The National Fish and Wildlife Foundation Wednesday announced $2.4 million in grants as part of the first round of $7 million in funding to improve waters that contribute to the overall health of the Delaware River.
This initial round of funding includes 15 projects (9 in Pennsylvania) that will work toward restoring water quality and fish and wildlife habitat across the Delaware River watershed. The projects will collaboratively restore 34 acres of wetlands and 32 miles of riparian habitat, engage 1,050 volunteers and mitigate nearly two million gallons of stormwater runoff.
These grants are part of a $35 million multi-state investment by the William Penn Foundation to protect the Delaware River.
In April, The William Penn Foundation announced a $7 million grant to the National Fish and Wildlife Foundation to restore habitat in the Delaware River as part of a $35 million initiative that also includes the Academy of Natural Sciences of Drexel University, the Open Space Institute and more than 40 additional national and regional partners.

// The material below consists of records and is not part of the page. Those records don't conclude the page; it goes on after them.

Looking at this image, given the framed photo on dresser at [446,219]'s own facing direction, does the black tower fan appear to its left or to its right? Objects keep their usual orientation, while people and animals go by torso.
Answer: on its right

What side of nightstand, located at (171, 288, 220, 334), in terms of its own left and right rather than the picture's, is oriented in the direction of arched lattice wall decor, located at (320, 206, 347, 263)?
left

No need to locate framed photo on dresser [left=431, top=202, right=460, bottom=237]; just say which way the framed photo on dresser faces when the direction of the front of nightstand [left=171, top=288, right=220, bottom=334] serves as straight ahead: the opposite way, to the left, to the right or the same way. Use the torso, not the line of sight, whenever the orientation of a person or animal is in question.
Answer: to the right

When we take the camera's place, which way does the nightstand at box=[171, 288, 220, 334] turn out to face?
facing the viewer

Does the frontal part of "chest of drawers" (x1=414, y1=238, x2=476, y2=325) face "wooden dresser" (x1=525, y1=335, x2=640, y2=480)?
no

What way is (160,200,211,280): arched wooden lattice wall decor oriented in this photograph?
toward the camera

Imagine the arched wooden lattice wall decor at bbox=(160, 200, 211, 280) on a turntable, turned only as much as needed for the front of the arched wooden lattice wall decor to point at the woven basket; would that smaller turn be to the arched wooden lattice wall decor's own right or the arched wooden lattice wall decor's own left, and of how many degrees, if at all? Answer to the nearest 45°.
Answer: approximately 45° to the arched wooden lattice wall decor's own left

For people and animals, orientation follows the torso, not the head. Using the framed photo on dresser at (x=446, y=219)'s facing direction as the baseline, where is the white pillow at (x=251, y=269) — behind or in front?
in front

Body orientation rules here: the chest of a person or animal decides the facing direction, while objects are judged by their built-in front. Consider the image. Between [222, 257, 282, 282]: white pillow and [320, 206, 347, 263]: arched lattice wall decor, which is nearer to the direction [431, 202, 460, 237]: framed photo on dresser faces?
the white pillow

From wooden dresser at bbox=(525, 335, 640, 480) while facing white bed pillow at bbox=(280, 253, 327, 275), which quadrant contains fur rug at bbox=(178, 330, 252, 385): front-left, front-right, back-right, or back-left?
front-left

The initiative aims to permanently protect more than 30,000 acres, implement more than 40 restoration projects, pilot new incentives for landowners and businesses, provide replicable models for other locations in the watershed, and develop long-term water quality data for the watershed at an unprecedented scale.
Dignitaries and grantees alike gathered at the Race Street Pier in Philadelphia for the 2014 Delaware River Restoration Fund grants announcement.

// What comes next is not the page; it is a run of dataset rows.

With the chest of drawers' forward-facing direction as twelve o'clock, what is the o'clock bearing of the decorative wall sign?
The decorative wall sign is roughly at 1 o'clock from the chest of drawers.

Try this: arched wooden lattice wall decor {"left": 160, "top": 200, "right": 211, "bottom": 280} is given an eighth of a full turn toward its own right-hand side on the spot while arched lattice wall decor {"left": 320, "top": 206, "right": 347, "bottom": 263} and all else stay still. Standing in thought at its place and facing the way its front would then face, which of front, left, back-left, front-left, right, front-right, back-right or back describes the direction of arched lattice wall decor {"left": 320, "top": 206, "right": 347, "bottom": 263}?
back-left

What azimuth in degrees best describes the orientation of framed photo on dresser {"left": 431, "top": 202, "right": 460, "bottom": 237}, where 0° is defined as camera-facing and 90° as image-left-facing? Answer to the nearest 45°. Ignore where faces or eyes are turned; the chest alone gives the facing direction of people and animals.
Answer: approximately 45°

Amanda Bassow, Director, NFWF Eastern Partnership Office; Laura Sparks, Chief Philanthropy Officer, William Penn Foundation; Denise Coleman, State Conservationist, Natural Resources Conservation Service – Pennsylvania; and Shawn Garvin, Regional Administrator, U.S. EPA Region 3, provided remarks about the multi-state investment to protect and restore critical sources of drinking water for 15 million people.
The nine initial grant recipients in Pennsylvania are: Brandywine Conservancy, Inc.; Brandywine Valley Association, Inc.; Tookany/Tacony-Frankford Watershed Partnership; Stroud Water Research Center; Berks County Conservancy; Lower Merion Conservancy; Pennypack Ecological Restoration Trust; Pennsylvania Resources Council; and the Brodhead Watershed Association.

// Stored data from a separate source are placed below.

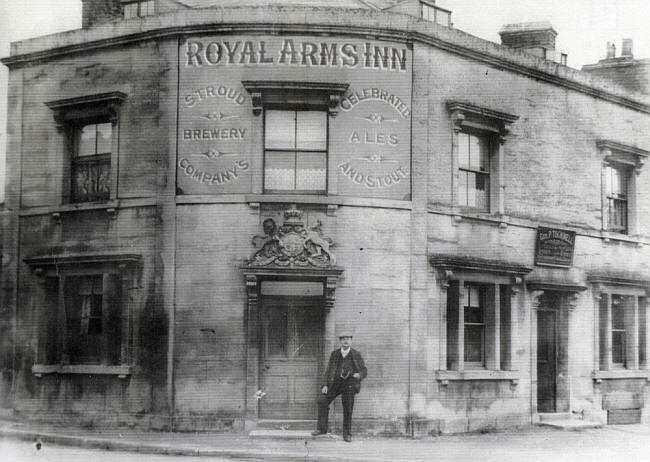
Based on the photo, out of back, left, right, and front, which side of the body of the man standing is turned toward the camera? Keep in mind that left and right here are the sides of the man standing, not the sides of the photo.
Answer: front

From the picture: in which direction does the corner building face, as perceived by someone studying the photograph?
facing the viewer

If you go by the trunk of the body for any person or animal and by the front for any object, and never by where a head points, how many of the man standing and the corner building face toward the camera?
2

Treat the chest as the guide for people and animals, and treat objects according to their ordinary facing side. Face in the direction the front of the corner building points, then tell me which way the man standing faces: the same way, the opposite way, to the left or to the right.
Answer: the same way
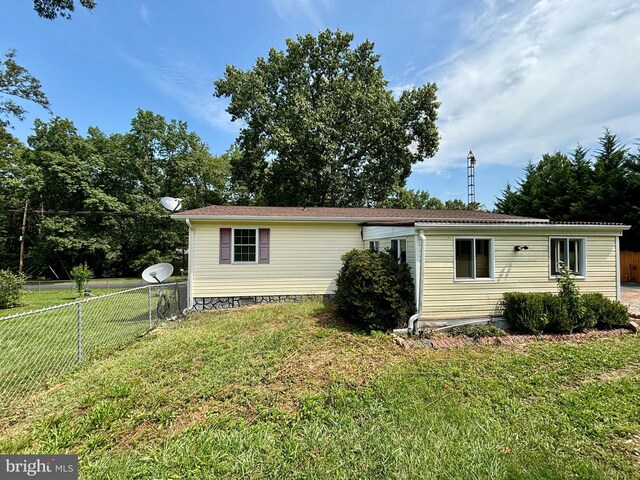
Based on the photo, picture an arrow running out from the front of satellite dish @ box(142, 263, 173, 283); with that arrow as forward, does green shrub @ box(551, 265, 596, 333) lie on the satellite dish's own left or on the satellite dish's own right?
on the satellite dish's own left

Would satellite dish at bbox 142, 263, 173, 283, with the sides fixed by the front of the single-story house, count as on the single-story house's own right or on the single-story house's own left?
on the single-story house's own right

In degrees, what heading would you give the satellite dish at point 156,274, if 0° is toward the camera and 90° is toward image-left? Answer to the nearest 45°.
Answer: approximately 45°

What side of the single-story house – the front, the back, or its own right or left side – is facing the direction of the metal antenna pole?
back

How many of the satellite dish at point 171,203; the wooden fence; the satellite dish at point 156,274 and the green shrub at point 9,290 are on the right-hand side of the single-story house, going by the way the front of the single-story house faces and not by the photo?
3

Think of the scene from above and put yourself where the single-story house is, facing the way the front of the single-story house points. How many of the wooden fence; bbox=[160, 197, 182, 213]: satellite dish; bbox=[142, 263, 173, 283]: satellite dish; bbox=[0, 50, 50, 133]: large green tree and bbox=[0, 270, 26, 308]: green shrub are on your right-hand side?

“NFWF is thrilled to announce the inaugural slate of Delaware River Restoration Fund grants. With an investment of only $2.4 million from NFWF this year, our grantees are able to leverage more than twice that amount for on-the-ground conservation and restoration,” said Amanda Bassow, Director of the Eastern Partnership Office for the National Fish and Wildlife Foundation. “We're grateful to William Penn Foundation for sparking this initiative by bringing together such a talented group of partners—and we're looking forward to supporting additional important projects in subsequent rounds.”
“The team at the William Penn Foundation is very excited to see the first steps of the recently-launched Delaware River Watershed Initiative come to life. We're pleased that these NFWF grants will further align efforts to restore streams, advance implementation of green infrastructure, deliver robust conservation on working lands and improve water quality in our region,” said Laura Sparks, Chief Philanthropy Officer for the William Penn Foundation.
"Conservation is truly a partnership effort," said Denise Coleman, NRCS State Conservationist. "NRCS is looking forward to expanding our conservation efforts with partners and grant recipients to protect and improve water quality in the Delaware River."
In recent years, deforestation from commercial, residential and energy development, contaminated runoff from farms and urban stormwater have increasingly threatened the health of the Delaware River.
The Delaware is the only free-flowing river east of the Mississippi and provides clean and safe drinking water to more than 15 million people, many in major cities including Philadelphia, New York, Camden (NJ) and Wilmington (DE).
The Delaware River watershed covers 13,539 square miles of land and water, touches a population of over eight million people and is home to native brook trout, river herring, oysters and threatened plants and other wildlife.